Inside Our Shops

Technology, People, Diversity, Respect

Cornerstone’s roots run deep in the soil of traditional timber framing. From the company’s inception in 1991, the founding Peters brothers maintained a steady focus on technical excellence and quality.  Complementing their deep respect for traditional skills and methods, an interest in finding “better tools”, allowed them to see that new materials, digital design and state of the art equipment did not threaten the craft but freed it to be so much more.

Pete & Wayne Peters, timber frame experts and owners, 1991-2015

By the time Cornerstone began its foray into mass timber construction in 2017 it was clear that the company was ready to automate much of its cutting. Under new owners, Tanya (Pete’s daughter) and husband Nevin Bachmeier purchased our first Hundegger K2, a used CNC machine that quickly proved its worth.  Within three years the limitations of this machine were reached and a new, K2 Industry with Robot Drive was ordered, arriving in mid-2022.

The CNC technology in the latest generation of machines is especially impressive for the range of cutting tasks they can perform, their speed and exceptional accuracy.  Imagine a 24” flangeless saw, a 5-axis universal mill, a slot cutting tool, a drilling unit, and a 6-axis robot with access to a rack of 24 specialized tools, all working from a 3D mass timber model that has been checked for compliance with the architect’s BIM design.
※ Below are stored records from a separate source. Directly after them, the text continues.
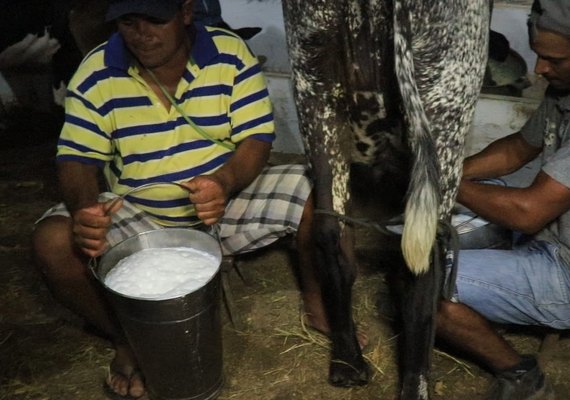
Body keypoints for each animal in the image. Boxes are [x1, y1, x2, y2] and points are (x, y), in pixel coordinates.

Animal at [280, 1, 488, 398]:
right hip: (447, 97)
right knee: (423, 266)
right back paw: (415, 386)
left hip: (313, 81)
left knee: (331, 232)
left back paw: (348, 364)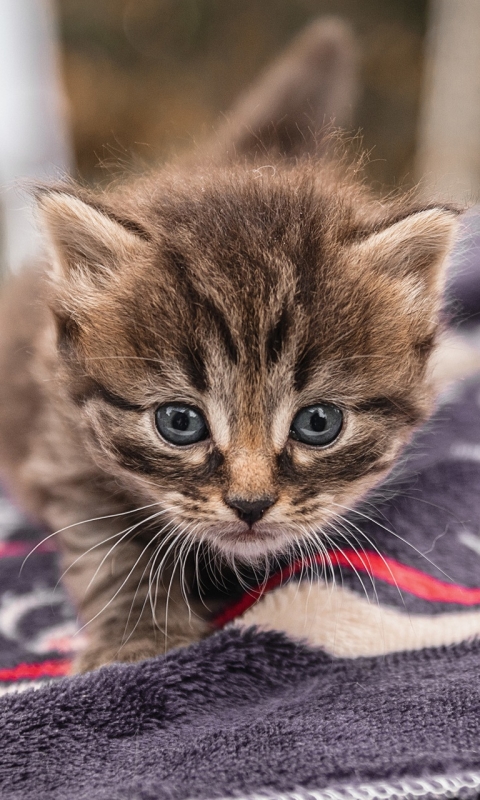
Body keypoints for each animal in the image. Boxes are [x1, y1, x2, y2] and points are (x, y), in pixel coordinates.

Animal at [0, 21, 458, 672]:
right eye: (179, 422)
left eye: (319, 422)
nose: (250, 504)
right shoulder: (64, 449)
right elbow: (110, 552)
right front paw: (138, 642)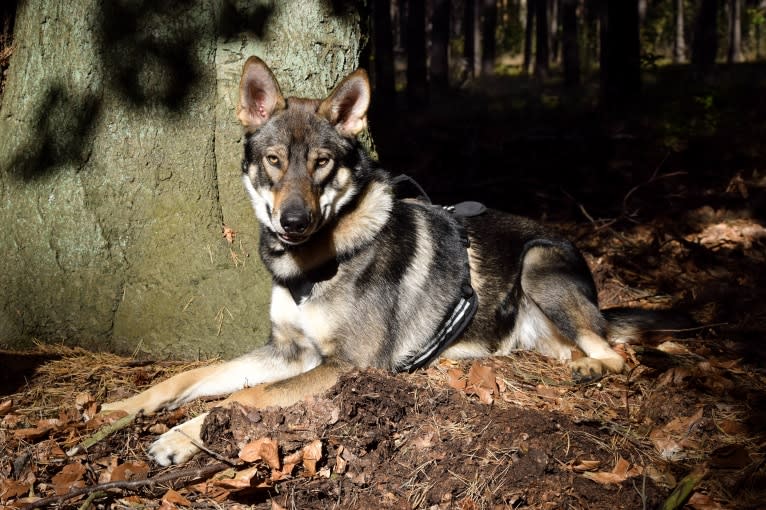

The K2i + Robot Drive can do the work of fifteen carpenters with zero errors and millimeter accuracy.
High quality, dimensionally accurate timber is the starting point for every job entering the shop. An automated, four-sided planer designed for large, long timbers is an essential partner to the CNC.
The K2i can handle timbers up to 60’ long, 12” high by 51” wide. Timbers are checked as they enter the K2 to identify and adjust for any variance that might affect connection accuracy.
With long timbers, a traditional forward facing forklift doesn’t work so well. Omni-directional and side-running forklifts have been a great addition to our shop.

A common criticism of modern wood-working technology is that it replaces people and discourages those left behind from retaining craft skills.  Our experience has shown this to be unfounded: we employ the same number of carpenters as we did before our first CNC arrived.  Injuries and repetitive stresses are reduced, and the variety of creative work and skills being learned has only increased. 

Modern timber framers are comfortable with computer modelling, they’re familiar with a wide variety of tools and techniques and are better able to see the whole project.

Our shop is a meritocracy: skill and cooperation lead to personal and group success
And while CNC cutting can do almost everything, there are a few details that still look better when a human hand guides the saw. A 30’ long chamfer, cut at precisely 26.6 degrees.
When every piece is unique but appears similar, good labelling is vital. New RFI tags incorporated into nails may eventually make these labels redundant.
Not automated. Our dedicated finishing shop hand applies three coats of stain to every timber. Robotics for finishing is widely available and will eventually manage the range of sizes and shapes we produce for our structures.

Cornerstone Timberframes will always seek out and embrace “better tools”.  Our choices will be shaped by our people, a respect for our craft and a love of wood.  The mass timber revolution is going to change our company, but only for the better.